══ 本文抜粋

これだけの度数ですと、頂間距離をどのくらいに設定して
処方度数が決められたのかがわからないままで
メガネを作るのはたいへんリスクがあるので、
当店で、測定し、度数を決めることにし
こちらで決めた度数でメガネを作りました。
このかたは眼の疾患でその眼科に通っている
かたなので、できたメガネを検査してもらうと
おっしゃるので、
当店からの調製報告書を書き、
それも必ず見せてから、できたメガネの検査を
してもらうように申しました。
そうしたら「必ずこれも見せます」とのことでした。
以下は、当店からK眼科への報告書です。
文中の ●● のところへは、実際の報告書では
このお客様のお名前が入れてあります。

════

_やること:_
**A)** 本文抜粋にある「そうしたら「必ずこれも見せます」とのことでした。」という一文を英語に訳すこと。
**B)** 本文抜粋の内容を二文で要約すること。
**C)** 本文抜粋から、「これだけの度数ですと、頂間距離をどのくらいに設定して」を含む語句で始まり「してもらうように申しました。」で終わる部分を、一字も変えずに書き写すこと。

══ データ

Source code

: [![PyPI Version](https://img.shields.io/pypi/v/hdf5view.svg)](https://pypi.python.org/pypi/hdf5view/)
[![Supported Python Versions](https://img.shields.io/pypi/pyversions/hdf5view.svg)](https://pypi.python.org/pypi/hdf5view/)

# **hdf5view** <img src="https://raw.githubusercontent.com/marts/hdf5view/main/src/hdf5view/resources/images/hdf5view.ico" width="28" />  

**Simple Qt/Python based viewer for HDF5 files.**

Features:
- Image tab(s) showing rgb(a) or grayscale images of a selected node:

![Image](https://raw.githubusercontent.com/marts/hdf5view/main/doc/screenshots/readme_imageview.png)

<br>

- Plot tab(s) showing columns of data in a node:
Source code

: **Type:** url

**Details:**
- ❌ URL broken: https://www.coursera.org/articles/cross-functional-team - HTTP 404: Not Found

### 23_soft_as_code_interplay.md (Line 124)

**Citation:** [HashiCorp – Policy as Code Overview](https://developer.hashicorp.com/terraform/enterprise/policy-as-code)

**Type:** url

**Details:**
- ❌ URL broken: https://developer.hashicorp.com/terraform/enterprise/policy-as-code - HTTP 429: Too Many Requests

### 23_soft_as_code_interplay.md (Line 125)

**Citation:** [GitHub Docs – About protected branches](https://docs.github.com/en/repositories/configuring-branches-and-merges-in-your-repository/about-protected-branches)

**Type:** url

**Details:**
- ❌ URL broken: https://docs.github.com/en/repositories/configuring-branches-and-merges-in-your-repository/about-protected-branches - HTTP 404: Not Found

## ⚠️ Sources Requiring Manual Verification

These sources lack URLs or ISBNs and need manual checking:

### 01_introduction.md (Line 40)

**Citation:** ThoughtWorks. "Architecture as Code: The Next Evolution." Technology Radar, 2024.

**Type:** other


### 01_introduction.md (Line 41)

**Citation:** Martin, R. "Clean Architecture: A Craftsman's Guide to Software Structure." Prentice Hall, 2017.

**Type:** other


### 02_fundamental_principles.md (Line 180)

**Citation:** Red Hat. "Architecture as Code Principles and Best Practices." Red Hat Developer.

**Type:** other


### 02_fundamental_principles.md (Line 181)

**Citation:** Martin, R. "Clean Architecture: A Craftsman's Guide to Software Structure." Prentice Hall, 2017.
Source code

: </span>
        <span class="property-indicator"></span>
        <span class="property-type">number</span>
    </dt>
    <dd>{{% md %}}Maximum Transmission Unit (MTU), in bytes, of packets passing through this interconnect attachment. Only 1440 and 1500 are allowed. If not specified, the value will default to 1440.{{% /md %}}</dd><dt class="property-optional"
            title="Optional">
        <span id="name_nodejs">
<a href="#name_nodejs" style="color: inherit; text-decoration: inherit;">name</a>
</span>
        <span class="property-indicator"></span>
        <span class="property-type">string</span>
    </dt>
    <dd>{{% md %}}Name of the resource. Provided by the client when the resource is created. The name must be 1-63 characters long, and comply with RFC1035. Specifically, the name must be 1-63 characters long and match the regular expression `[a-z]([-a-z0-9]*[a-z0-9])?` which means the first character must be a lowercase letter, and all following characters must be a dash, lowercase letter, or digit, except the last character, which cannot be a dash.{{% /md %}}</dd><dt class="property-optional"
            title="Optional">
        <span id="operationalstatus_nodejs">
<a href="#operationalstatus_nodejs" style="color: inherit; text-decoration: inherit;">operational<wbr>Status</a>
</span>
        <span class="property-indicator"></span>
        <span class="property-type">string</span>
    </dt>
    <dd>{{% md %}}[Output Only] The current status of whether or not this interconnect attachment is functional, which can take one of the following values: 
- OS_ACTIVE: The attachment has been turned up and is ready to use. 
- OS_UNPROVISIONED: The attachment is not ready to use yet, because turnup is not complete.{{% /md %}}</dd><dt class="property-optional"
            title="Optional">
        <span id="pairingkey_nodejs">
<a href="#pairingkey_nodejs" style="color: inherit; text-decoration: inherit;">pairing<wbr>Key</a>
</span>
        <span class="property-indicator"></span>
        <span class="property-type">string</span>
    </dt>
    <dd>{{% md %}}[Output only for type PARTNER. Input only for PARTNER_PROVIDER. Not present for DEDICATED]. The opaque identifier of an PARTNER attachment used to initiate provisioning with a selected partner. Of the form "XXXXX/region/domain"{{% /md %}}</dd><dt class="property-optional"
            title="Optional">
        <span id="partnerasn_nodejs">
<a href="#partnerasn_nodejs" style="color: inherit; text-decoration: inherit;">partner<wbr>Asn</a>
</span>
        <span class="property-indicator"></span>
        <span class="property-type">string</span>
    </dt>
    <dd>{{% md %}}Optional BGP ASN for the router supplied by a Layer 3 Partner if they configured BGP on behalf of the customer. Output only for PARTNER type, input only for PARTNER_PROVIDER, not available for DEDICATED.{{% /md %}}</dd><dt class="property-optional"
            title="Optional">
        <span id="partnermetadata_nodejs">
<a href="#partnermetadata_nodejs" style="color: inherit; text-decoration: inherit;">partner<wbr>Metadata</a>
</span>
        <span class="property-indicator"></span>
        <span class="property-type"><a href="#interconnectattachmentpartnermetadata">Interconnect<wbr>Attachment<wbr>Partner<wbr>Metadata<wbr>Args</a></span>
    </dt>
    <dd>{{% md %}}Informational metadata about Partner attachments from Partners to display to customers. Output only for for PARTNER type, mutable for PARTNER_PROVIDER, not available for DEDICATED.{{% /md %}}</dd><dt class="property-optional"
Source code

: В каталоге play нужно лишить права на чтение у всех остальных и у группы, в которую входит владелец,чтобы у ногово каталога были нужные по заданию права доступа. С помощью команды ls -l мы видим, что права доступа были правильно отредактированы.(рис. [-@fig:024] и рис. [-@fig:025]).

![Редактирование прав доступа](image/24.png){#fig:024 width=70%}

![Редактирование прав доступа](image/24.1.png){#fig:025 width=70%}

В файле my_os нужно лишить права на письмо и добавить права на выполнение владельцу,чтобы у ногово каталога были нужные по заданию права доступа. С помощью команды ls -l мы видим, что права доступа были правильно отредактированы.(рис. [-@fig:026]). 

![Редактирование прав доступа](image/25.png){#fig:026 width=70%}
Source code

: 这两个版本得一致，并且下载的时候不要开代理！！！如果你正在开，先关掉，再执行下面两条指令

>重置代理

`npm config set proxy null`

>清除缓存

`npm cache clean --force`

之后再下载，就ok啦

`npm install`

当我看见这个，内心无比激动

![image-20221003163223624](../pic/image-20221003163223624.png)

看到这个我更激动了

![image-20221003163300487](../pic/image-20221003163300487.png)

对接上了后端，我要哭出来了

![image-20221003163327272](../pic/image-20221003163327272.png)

════

_解答の例:_
**A)** Then I was told, "I will be sure to show this as well."

**B)** 度数が強く、どの頂間距離で処方度数が決められたのかわからないまま作るのはリスクが大きいため、店で測定して度数を決め、その度数でメガネを作った。客は眼の疾患で通っている眼科で完成したメガネを検査してもらうと言うので、店は調製報告書を書いてそれも必ず見せるよう頼み、客は必ず見せると答えた。

**C)**
これだけの度数ですと、頂間距離をどのくらいに設定して
処方度数が決められたのかがわからないままで
メガネを作るのはたいへんリスクがあるので、
当店で、測定し、度数を決めることにし
こちらで決めた度数でメガネを作りました。
このかたは眼の疾患でその眼科に通っている
かたなので、できたメガネを検査してもらうと
おっしゃるので、
当店からの調製報告書を書き、
それも必ず見せてから、できたメガネの検査を
してもらうように申しました。